What you should do - All lines from the one holding "relocated: słuchawki (no." through the last line of the entries below must be transcribed exactly, and no others. Pictures do not go in.

─── Records shown

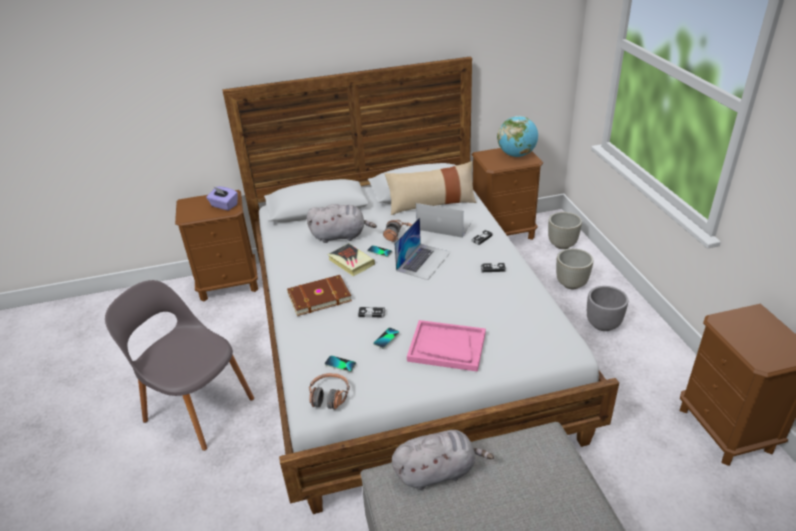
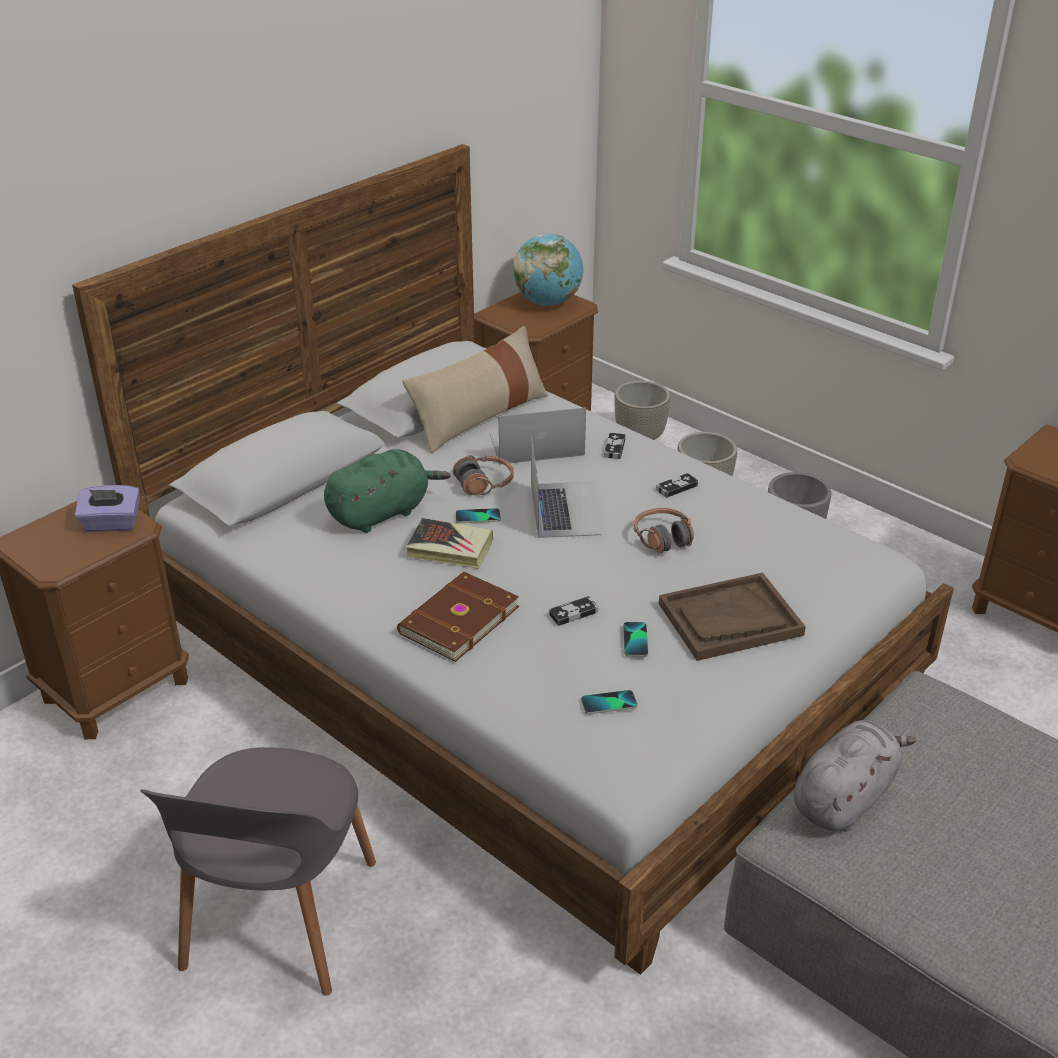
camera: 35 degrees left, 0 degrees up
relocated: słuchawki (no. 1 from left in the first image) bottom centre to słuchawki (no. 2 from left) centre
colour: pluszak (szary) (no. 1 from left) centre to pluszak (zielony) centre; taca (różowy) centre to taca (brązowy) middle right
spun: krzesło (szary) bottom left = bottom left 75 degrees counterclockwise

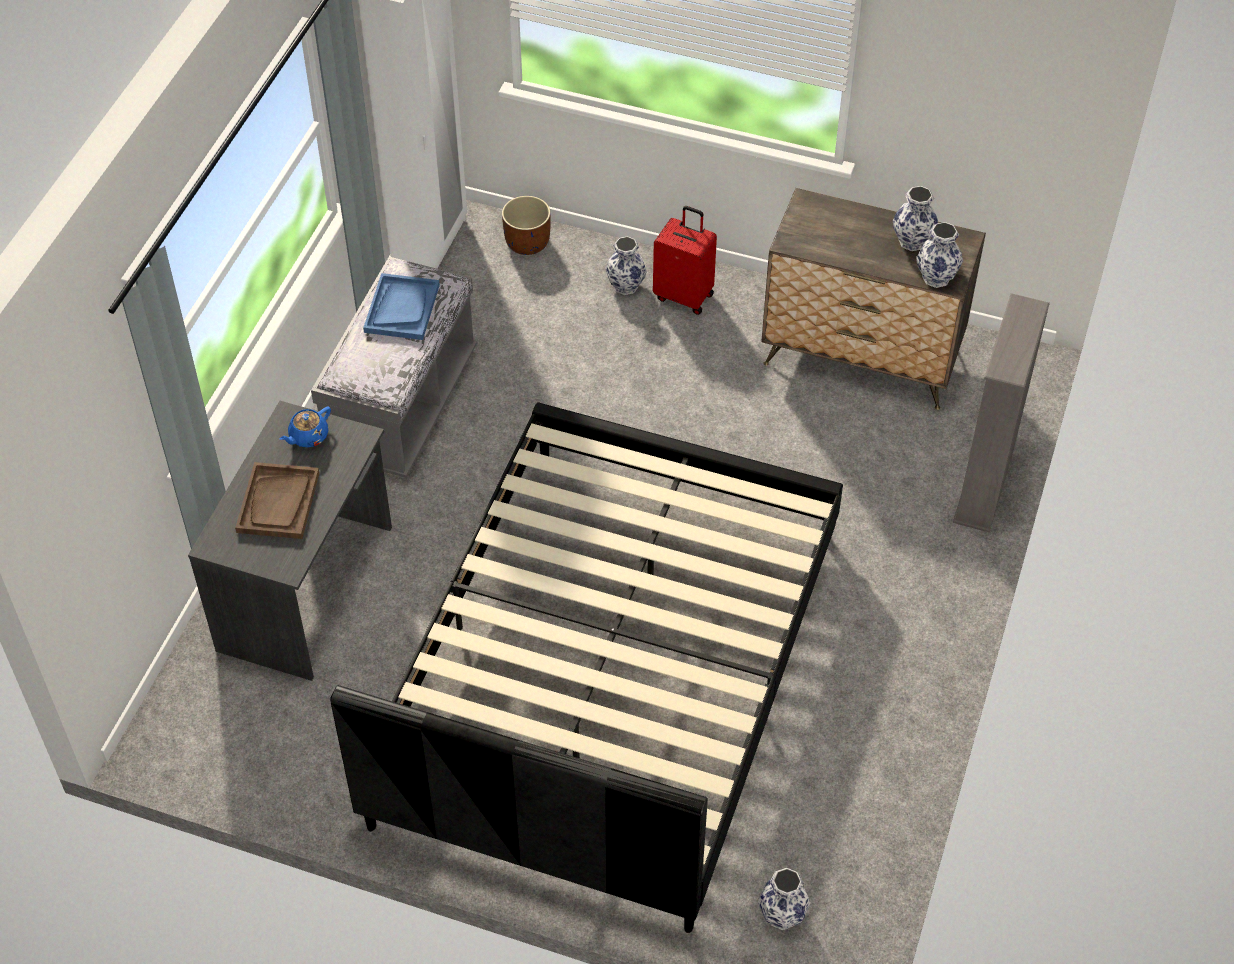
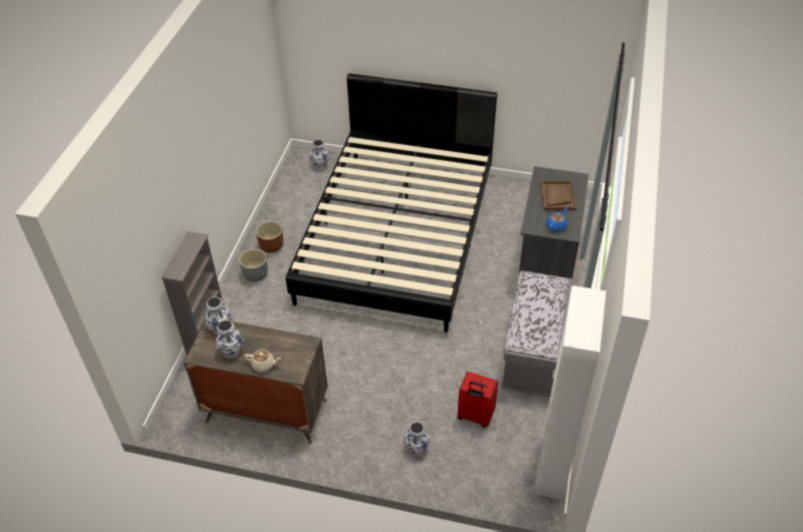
camera: 175 degrees right, 5 degrees down
missing: taca (niebieski) top left
appeared: donica (szary) middle left; imbryk (beżowy) bottom left
relocated: donica (brązowy) top centre to centre; walizka (czerwony) top centre to bottom centre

──────

Solution for this problem -
relocated: słuchawki (no. 1 from left in the first image) bottom centre to słuchawki (no. 2 from left) centre
colour: pluszak (szary) (no. 1 from left) centre to pluszak (zielony) centre; taca (różowy) centre to taca (brązowy) middle right
spun: krzesło (szary) bottom left = bottom left 75 degrees counterclockwise

camera: 175 degrees right, 5 degrees down
missing: taca (niebieski) top left
appeared: donica (szary) middle left; imbryk (beżowy) bottom left
relocated: donica (brązowy) top centre to centre; walizka (czerwony) top centre to bottom centre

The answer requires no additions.